事象のホライゾン
ボルティモアウイルス研究所から抗COVID19ウイルスアンプルを受け取った俺は、そのままウイリアムと別れ、タイムマシーンで未来、2036年に飛んだ。
最新型タイムマシーン、TM-076型は文字通り手のひらサイズ、時計に擬装されたタイムマシン端末だが、実際のタイムマシーンは2036年のネバダ空軍基地の地下にある。
時象干渉器と呼ばれる巨大なタイムマシーンを、飛んだ時間から遠隔で動かし、過去の自分を未来に、あるいは過去へと運ぶものだ。
俺は時計に擬装されたタイムマシンリモコンを操作し、重力場が自分を包むように包んでいくのを感じて、サングラス型視覚排除器のスイッチをオンにした。
最新型タイムマシンは事象のホライゾンを直視し、それが人を時として発狂させるというデータが出ている。
まるで自分が膨張し続けるような錯覚を感じ、そのうちに思考のなかに自分ではない何者かの考えが入ってくる。
やがて思考は追従不可能なほど早くなり、自分がなにものであるのかすら忘れていった。
「ジョン……、ジョン、タイター35番?」
気を失ったらしい俺を女性の医師が揺り起こす。
「ジョン、タイター35番、ここがどこだかわかりますか?」
「エリア51のタイムマシーンの中では?」
「何年の?」
「2036年1月21日です」
「任務を覚えていますか?」
「ボルティモアウイルス研究所から抗COVID19ウイルスのアンプルを回収するのが任務です」
「そのとおり。

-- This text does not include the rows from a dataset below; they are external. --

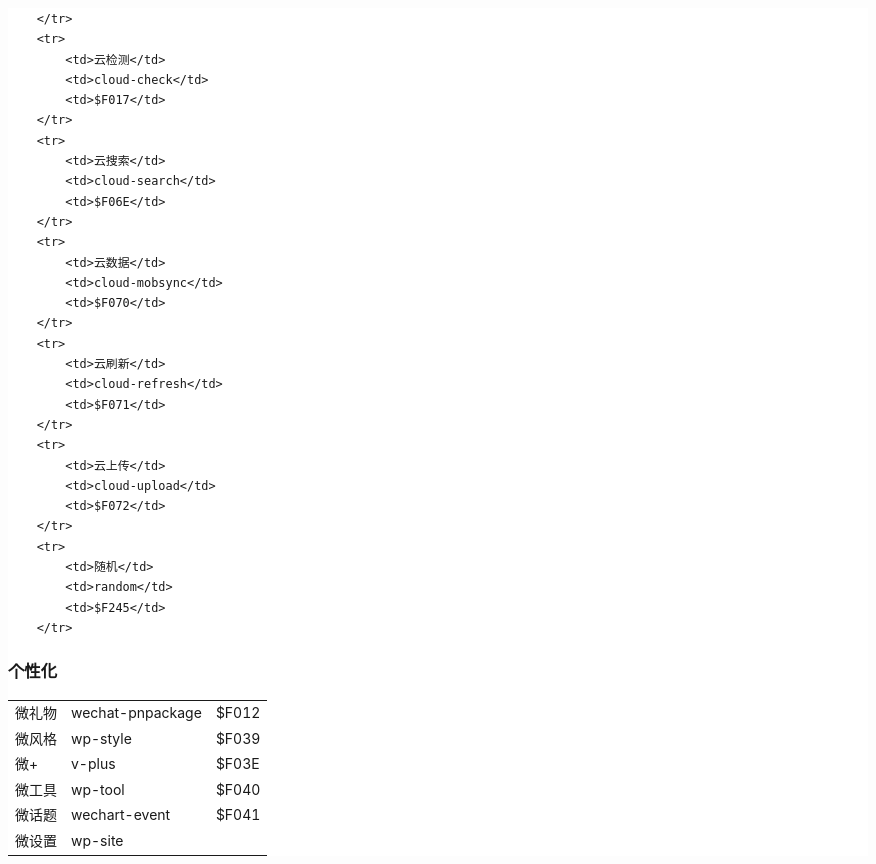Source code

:         </tr>
        <tr>
            <td>云检测</td>
            <td>cloud-check</td>
            <td>$F017</td>
        </tr>
        <tr>
            <td>云搜索</td>
            <td>cloud-search</td>
            <td>$F06E</td>
        </tr>
        <tr>
            <td>云数据</td>
            <td>cloud-mobsync</td>
            <td>$F070</td>
        </tr>
        <tr>
            <td>云刷新</td>
            <td>cloud-refresh</td>
            <td>$F071</td>
        </tr>
        <tr>
            <td>云上传</td>
            <td>cloud-upload</td>
            <td>$F072</td>
        </tr>
        <tr>
            <td>随机</td>
            <td>random</td>
            <td>$F245</td>
        </tr>
</table> 

### 个性化
<table>
        <tr>
            <td>微礼物</td>
            <td>wechat-pnpackage</td>
            <td>$F012</td>
        </tr>
        <tr>
            <td>微风格</td>
            <td>wp-style</td>
            <td>$F039</td>
        </tr>
        <tr>
            <td>微+</td>
            <td>v-plus</td>
            <td>$F03E</td>
        </tr>
        <tr>
            <td>微工具</td>
            <td>wp-tool</td>
            <td>$F040</td>
        </tr>
        <tr>
            <td>微话题</td>
            <td>wechart-event</td>
            <td>$F041</td>
        </tr>
        <tr>
            <td>微设置</td>
            <td>wp-site</td>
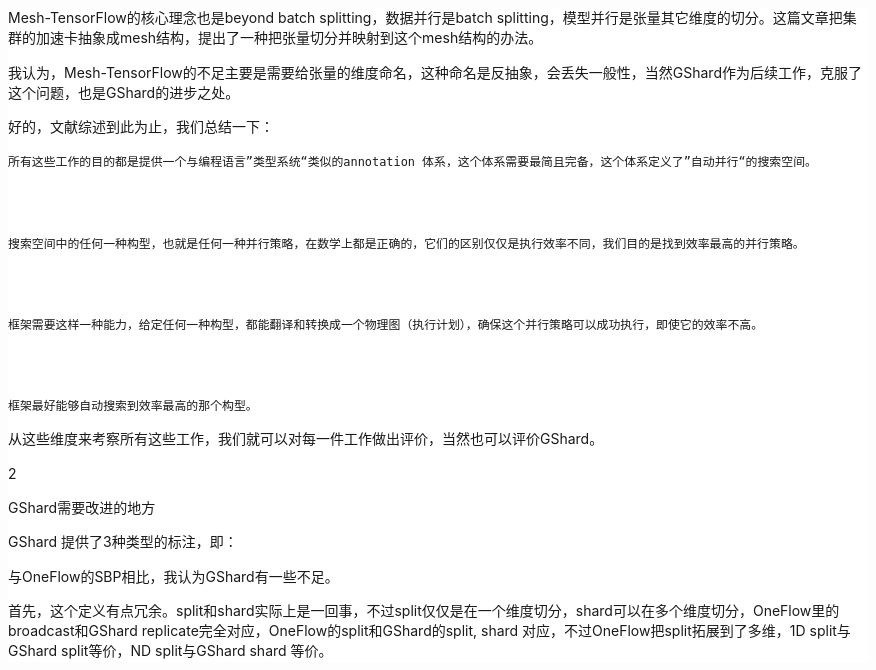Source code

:   
  Mesh-TensorFlow的核心理念也是beyond batch splitting，数据并行是batch splitting，模型并行是张量其它维度的切分。这篇文章把集群的加速卡抽象成mesh结构，提出了一种把张量切分并映射到这个mesh结构的办法。 
  
  
   
  
  
   
  
  
   
  
  
  我认为，Mesh-TensorFlow的不足主要是需要给张量的维度命名，这种命名是反抽象，会丢失一般性，当然GShard作为后续工作，克服了这个问题，也是GShard的进步之处。 
  
  
   
  
  
  好的，文献综述到此为止，我们总结一下： 
  
  
   
  
  
   
    
    所有这些工作的目的都是提供一个与编程语言”类型系统“类似的annotation 体系，这个体系需要最简且完备，这个体系定义了”自动并行“的搜索空间。 
    
   
    
    搜索空间中的任何一种构型，也就是任何一种并行策略，在数学上都是正确的，它们的区别仅仅是执行效率不同，我们目的是找到效率最高的并行策略。 
    
   
    
    框架需要这样一种能力，给定任何一种构型，都能翻译和转换成一个物理图（执行计划），确保这个并行策略可以成功执行，即使它的效率不高。 
    
   
    
    框架最好能够自动搜索到效率最高的那个构型。 
    
  
  
   
  
  
  从这些维度来考察所有这些工作，我们就可以对每一件工作做出评价，当然也可以评价GShard。 
  
  
   
  
  
  2 
  
  
  GShard需要改进的地方 
  
  
   
  
  
  GShard 提供了3种类型的标注，即： 
  
  
   
  
  
   
  
  
   
  
  
  与OneFlow的SBP相比，我认为GShard有一些不足。 
  
  
   
  
  
  首先，这个定义有点冗余。split和shard实际上是一回事，不过split仅仅是在一个维度切分，shard可以在多个维度切分，OneFlow里的broadcast和GShard replicate完全对应，OneFlow的split和GShard的split, shard 对应，不过OneFlow把split拓展到了多维，1D split与GShard split等价，ND split与GShard shard 等价。 
  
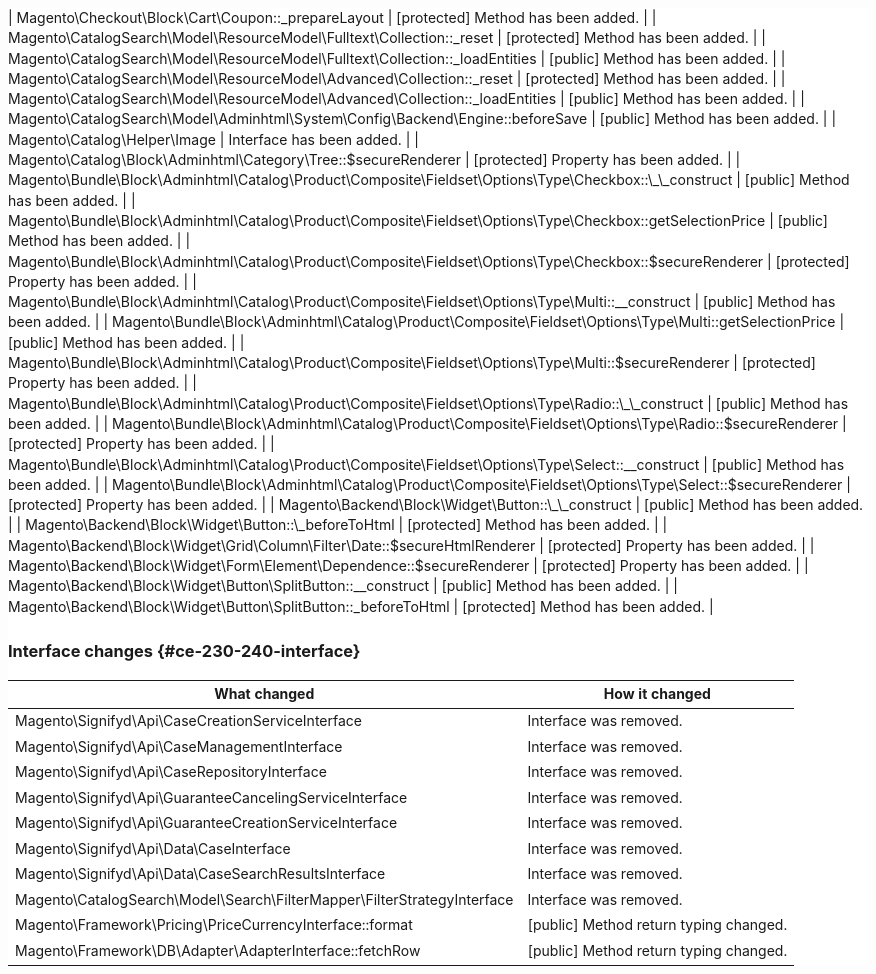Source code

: | Magento\Checkout\Block\Cart\Coupon::\_prepareLayout | [protected] Method has been added. |
| Magento\CatalogSearch\Model\ResourceModel\Fulltext\Collection::\_reset | [protected] Method has been added. |
| Magento\CatalogSearch\Model\ResourceModel\Fulltext\Collection::\_loadEntities | [public] Method has been added. |
| Magento\CatalogSearch\Model\ResourceModel\Advanced\Collection::\_reset | [protected] Method has been added. |
| Magento\CatalogSearch\Model\ResourceModel\Advanced\Collection::\_loadEntities | [public] Method has been added. |
| Magento\CatalogSearch\Model\Adminhtml\System\Config\Backend\Engine::beforeSave | [public] Method has been added. |
| Magento\Catalog\Helper\Image | Interface has been added. |
| Magento\Catalog\Block\Adminhtml\Category\Tree::$secureRenderer | [protected] Property has been added. |
| Magento\Bundle\Block\Adminhtml\Catalog\Product\Composite\Fieldset\Options\Type\Checkbox::\_\_construct | [public] Method has been added. |
| Magento\Bundle\Block\Adminhtml\Catalog\Product\Composite\Fieldset\Options\Type\Checkbox::getSelectionPrice | [public] Method has been added. |
| Magento\Bundle\Block\Adminhtml\Catalog\Product\Composite\Fieldset\Options\Type\Checkbox::$secureRenderer | [protected] Property has been added. |
| Magento\Bundle\Block\Adminhtml\Catalog\Product\Composite\Fieldset\Options\Type\Multi::\_\_construct | [public] Method has been added. |
| Magento\Bundle\Block\Adminhtml\Catalog\Product\Composite\Fieldset\Options\Type\Multi::getSelectionPrice | [public] Method has been added. |
| Magento\Bundle\Block\Adminhtml\Catalog\Product\Composite\Fieldset\Options\Type\Multi::$secureRenderer | [protected] Property has been added. |
| Magento\Bundle\Block\Adminhtml\Catalog\Product\Composite\Fieldset\Options\Type\Radio::\_\_construct | [public] Method has been added. |
| Magento\Bundle\Block\Adminhtml\Catalog\Product\Composite\Fieldset\Options\Type\Radio::$secureRenderer | [protected] Property has been added. |
| Magento\Bundle\Block\Adminhtml\Catalog\Product\Composite\Fieldset\Options\Type\Select::\_\_construct | [public] Method has been added. |
| Magento\Bundle\Block\Adminhtml\Catalog\Product\Composite\Fieldset\Options\Type\Select::$secureRenderer | [protected] Property has been added. |
| Magento\Backend\Block\Widget\Button::\_\_construct | [public] Method has been added. |
| Magento\Backend\Block\Widget\Button::\_beforeToHtml | [protected] Method has been added. |
| Magento\Backend\Block\Widget\Grid\Column\Filter\Date::$secureHtmlRenderer | [protected] Property has been added. |
| Magento\Backend\Block\Widget\Form\Element\Dependence::$secureRenderer | [protected] Property has been added. |
| Magento\Backend\Block\Widget\Button\SplitButton::\_\_construct | [public] Method has been added. |
| Magento\Backend\Block\Widget\Button\SplitButton::\_beforeToHtml | [protected] Method has been added. |

### Interface changes {#ce-230-240-interface}

| What changed | How it changed |
| --- | --- |
| Magento\Signifyd\Api\CaseCreationServiceInterface | Interface was removed. |
| Magento\Signifyd\Api\CaseManagementInterface | Interface was removed. |
| Magento\Signifyd\Api\CaseRepositoryInterface | Interface was removed. |
| Magento\Signifyd\Api\GuaranteeCancelingServiceInterface | Interface was removed. |
| Magento\Signifyd\Api\GuaranteeCreationServiceInterface | Interface was removed. |
| Magento\Signifyd\Api\Data\CaseInterface | Interface was removed. |
| Magento\Signifyd\Api\Data\CaseSearchResultsInterface | Interface was removed. |
| Magento\CatalogSearch\Model\Search\FilterMapper\FilterStrategyInterface | Interface was removed. |
| Magento\Framework\Pricing\PriceCurrencyInterface::format | [public] Method return typing changed. |
| Magento\Framework\DB\Adapter\AdapterInterface::fetchRow | [public] Method return typing changed. |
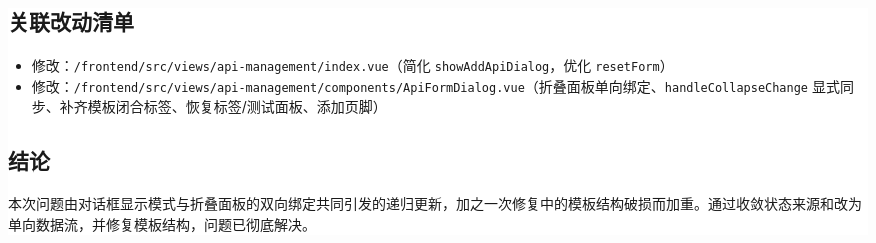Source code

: ## 关联改动清单
- 修改：`/frontend/src/views/api-management/index.vue`（简化 `showAddApiDialog`，优化 `resetForm`）
- 修改：`/frontend/src/views/api-management/components/ApiFormDialog.vue`（折叠面板单向绑定、`handleCollapseChange` 显式同步、补齐模板闭合标签、恢复标签/测试面板、添加页脚）

## 结论
本次问题由对话框显示模式与折叠面板的双向绑定共同引发的递归更新，加之一次修复中的模板结构破损而加重。通过收敛状态来源和改为单向数据流，并修复模板结构，问题已彻底解决。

抗ウイルスアンプルは回収されました」
「治験は?」
「解析が終了後、全人類への投与が行われます」
「俺はなぜ気を失ったのでしょうか?」
「今回の任務が多くの世界線を新たに生んだからです」
「そうですか。俺はうまくやれたのでしょうか?」
「上出来です。自室に戻って静養する前に、このまま検査をしましょう。医務室で」
俺はそう言われ、担架に移されて医務室で検査を受けた。
異常は特に発見されず、そのまま二週間の経過予知と静養が言い渡された。